The Grob pilot submitted a written statement on December 10, 2002, in which he reiterated that he is not a test pilot, and that his job was to reassemble the aircraft after shipment from the factory and conduct a subsequent, routine maintenance test flights. He stated, "I made a low pass with GROB G120-A, N861AF, N862AF, N863AF, N864AF, and N865AF during post-reassembly-test-flights over and along the runway of the airport of Goodyear to perform a static check. In every case I have requested permission from the Goodyear tower, in every case I received clearance/approval from the tower. During the flight with N864AF with [the accident pilot], I did also perform the static test after clearance by the tower. After the flight, the [ATCA Flight Safety/Quality Manager] advised both me and the [accident pilot] that ATCA does not want such static checks performed during a high speed low pass. He believed that this was not necessary. I never flew 10' AGL over the runway at Mobile airport, whenever I flew over this runway, it was much higher." The Grob pilot additionally stated he recalled that the ATCA Director of Maintenance asked him for his opinion as to who should conduct subsequent test flights. He recommended a particular ATCA instructor pilot, but according to ATCA management, that pilot was unavailable at the time that N866AF became ready to test fly. The quoted portions of the Grob pilot's written statement were converted from number/column form to narrative form to fit this reports format, but the quotes are authentic, and no attempt was made to take his statements out of their intended context. The Grob pilot's statement is an attachment to this report.

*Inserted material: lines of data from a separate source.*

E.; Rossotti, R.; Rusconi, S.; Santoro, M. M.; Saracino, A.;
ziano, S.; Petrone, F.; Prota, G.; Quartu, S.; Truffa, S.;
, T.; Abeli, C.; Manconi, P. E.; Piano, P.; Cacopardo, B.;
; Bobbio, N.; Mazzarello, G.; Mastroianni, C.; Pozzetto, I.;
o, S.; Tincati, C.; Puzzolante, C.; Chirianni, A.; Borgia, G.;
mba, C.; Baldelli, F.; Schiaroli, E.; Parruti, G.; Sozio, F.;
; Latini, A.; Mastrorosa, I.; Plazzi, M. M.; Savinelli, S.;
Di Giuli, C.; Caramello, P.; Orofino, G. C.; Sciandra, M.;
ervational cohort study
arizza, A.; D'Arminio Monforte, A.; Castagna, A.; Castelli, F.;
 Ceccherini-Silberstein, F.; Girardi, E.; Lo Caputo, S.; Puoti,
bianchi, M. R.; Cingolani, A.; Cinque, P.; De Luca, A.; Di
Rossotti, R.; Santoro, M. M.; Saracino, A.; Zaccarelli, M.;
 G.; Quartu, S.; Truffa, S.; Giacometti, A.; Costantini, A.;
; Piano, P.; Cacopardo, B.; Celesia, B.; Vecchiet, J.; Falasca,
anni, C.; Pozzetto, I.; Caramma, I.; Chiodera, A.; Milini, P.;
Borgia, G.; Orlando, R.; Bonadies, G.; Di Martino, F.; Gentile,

The left side airspeed indicator was shipped to the NTSB Materials Laboratory, Washington, DC for examination. Results were inconclusive as to any permanent evidence indicating airspeed at the time of first terrain impact.
The Phoenix air traffic control radar, (tracon) searched their recorded tapes for radar returns for the time and location of the crash. N866AF had not asked for any air traffic services. Phoenix tracon reported the identification of two targets in the vicinity of the Mobile airport with transponders emanating a 1200 squawk, (VFR only squawk) but could not detect any fast moving target that abruptly terminated. The two training aircraft in the traffic pattern at the Mobile airport reported hearing no radio calls from the accident aircraft.
The airspeed indicator face shipped to the NTSB Materials Laboratory for analysis was returned to ATCA on September 12, 2002. The pilot's operating handbook retained by the NTSB for reference was not returned to the academy per instructions from ATCA's Manager, Flight Safety/Quality.